Which statement correctly characterizes the relationship between maximal and prime ideals in a commutative ring with unity?
AEvery prime ideal is maximal, and every maximal ideal is prime
BEvery maximal ideal is prime, but there exist prime ideals that are not maximal
CEvery prime ideal is maximal, but there exist maximal ideals that are not prime
DMaximal and prime ideals are defined independently with no necessary containment relationship
Every maximal ideal M is prime: since R/M is a field (the defining property of maximal ideals) and every field is an integral domain, R/M is an integral domain — which is the defining property of prime ideals. But the converse fails. In Z, the zero ideal (0) is prime — Z/(0) ≅ Z is an integral domain — but (0) is not maximal because it is properly contained in every nonzero ideal (p) = pZ. The hierarchy is: field ⊂ integral domain as ring structures, corresponding to maximal ⊂ prime as ideal types (maximal implies prime, but not vice versa).
Question 2 Multiple Choice
In the ring of integers Z, which of the following ideals is prime but NOT maximal?
AThe ideal (7) = 7Z
BThe ideal (0) = {0}
CThe ideal (6) = 6Z
DThe ideal (1) = Z (the whole ring)
The zero ideal (0) is prime because Z/(0) ≅ Z is an integral domain (Z has no zero divisors). But (0) is not maximal: it is properly contained in every nonzero ideal (p), so there are ideals strictly between (0) and Z. By contrast, (7) is both prime and maximal: Z/(7) = Z_7 is a field. (6) is neither prime nor maximal: 2·3 = 6 ∈ (6) but neither 2 nor 3 is in (6), so the prime ideal condition fails. (1) = Z is not a proper ideal at all. The zero ideal in Z shows that 'prime but not maximal' is not a pathological case — it occurs in the most familiar ring.
Question 3 True / False
If R/I is a field, then I is necessarily a prime ideal of the commutative ring R.
TTrue
FFalse
Answer: True
This follows directly from the containment relationship between the structures: every field is an integral domain. The prime ideal condition states precisely that R/I is an integral domain. If R/I is a field (the stronger condition, equivalent to I being maximal), then a fortiori R/I is an integral domain, so I is prime. This is the algebraic proof that every maximal ideal is prime, made transparent by the quotient ring characterizations: the chain 'field implies integral domain' translates directly to 'maximal implies prime.'
Question 4 True / False
In any commutative ring with unity, most prime ideal is maximal.
TTrue
FFalse
Answer: False
This is false in general, as the zero ideal in Z demonstrates: (0) is prime (Z is an integral domain) but is properly contained in every ideal (p) for any prime p, so it is far from maximal. The statement becomes true in specific rings — most importantly in fields (where the only ideals are (0) and (1) = R) and in principal ideal domains that are also fields — but fails in general commutative rings. The difference between prime and maximal precisely captures the algebraic distinction between integral domains (no zero divisors) and fields (every nonzero element is invertible): integral domains are the more general structure, and prime ideals are the more general ideal type.
Question 5 Short Answer
Explain why the quotient ring characterizations of maximal and prime ideals (R/M is a field; R/P is an integral domain) are more illuminating than the direct definitions, and use them to show why every maximal ideal is prime.
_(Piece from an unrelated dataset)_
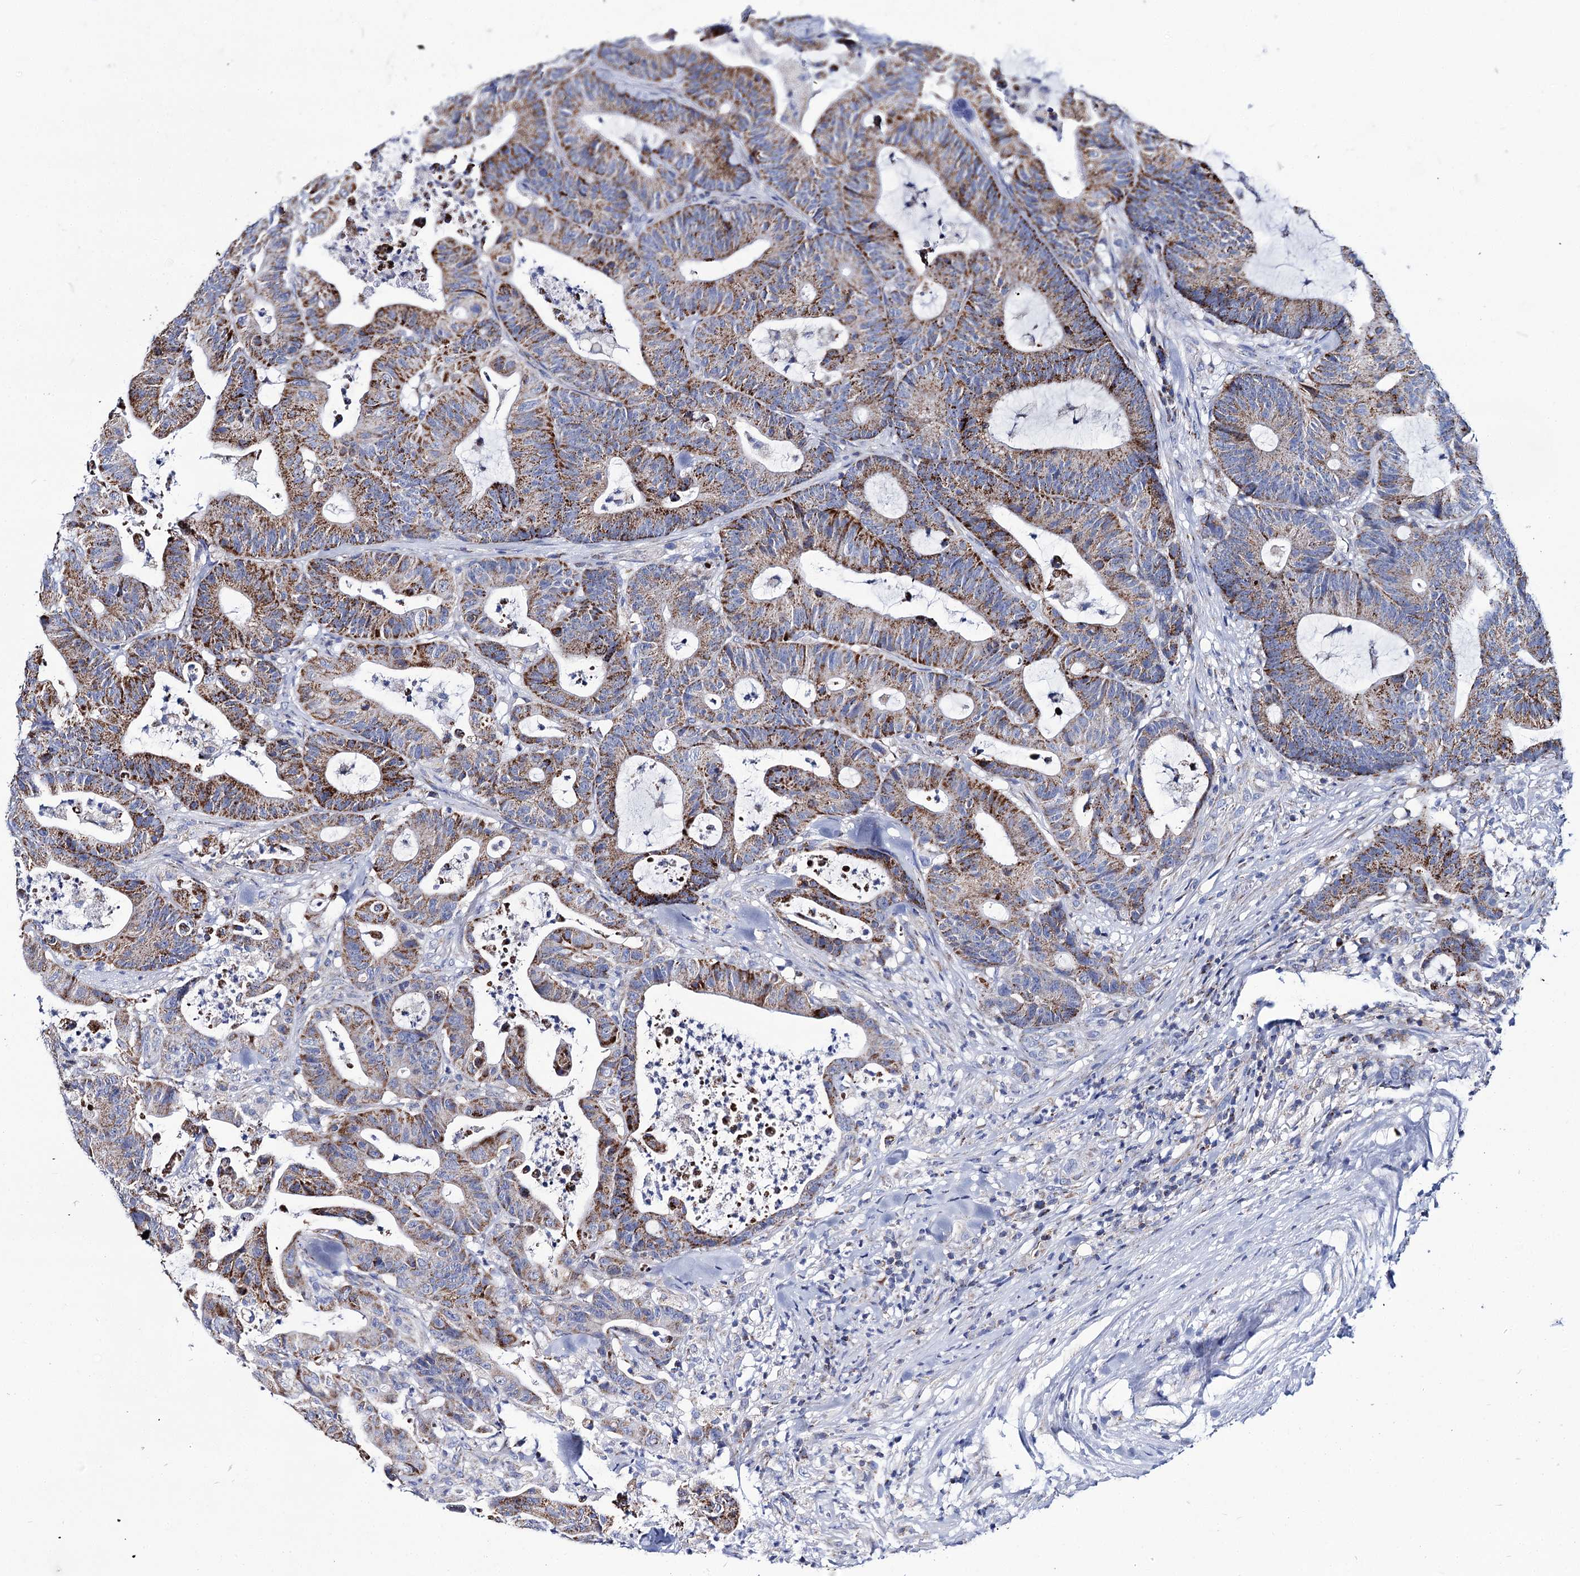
{"staining": {"intensity": "moderate", "quantity": ">75%", "location": "cytoplasmic/membranous"}, "tissue": "colorectal cancer", "cell_type": "Tumor cells", "image_type": "cancer", "snomed": [{"axis": "morphology", "description": "Adenocarcinoma, NOS"}, {"axis": "topography", "description": "Colon"}], "caption": "Immunohistochemical staining of colorectal cancer reveals moderate cytoplasmic/membranous protein positivity in about >75% of tumor cells. Nuclei are stained in blue.", "gene": "UBASH3B", "patient": {"sex": "female", "age": 84}}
Think about your answer, then reveal below.
Model answer: The direct definitions — M is maximal if no ideal lies strictly between M and R; P is prime if ab ∈ P implies a ∈ P or b ∈ P — are correct but structurally opaque. The quotient ring characterizations reveal what these ideals do: collapsing a ring by M produces a structure with no nonzero non-units (a field); collapsing by P produces a structure with no zero divisors (an integral domain). The relationship between the two then follows immediately from the relationship between the structures: every field is an integral domain. So R/M is a field → R/M is an integral domain → M is prime. The proof is a one-line consequence of the structural hierarchy field ⊂ integral domain, made visible by the quotient ring lens. Without this characterization, the same result requires a more involved argument directly manipulating ideal membership conditions.
This illustrates a general principle in abstract algebra: the most illuminating way to understand properties of ideals is to ask what the quotient ring is in the category of rings. The ideal captures what gets identified with zero; the quotient ring reveals what algebraic structure remains. Maximal ideals produce the most structure possible (fields); prime ideals produce a weaker but still fundamental structure (integral domains). The quotient ring perspective unifies these concepts and makes their relationship transparent.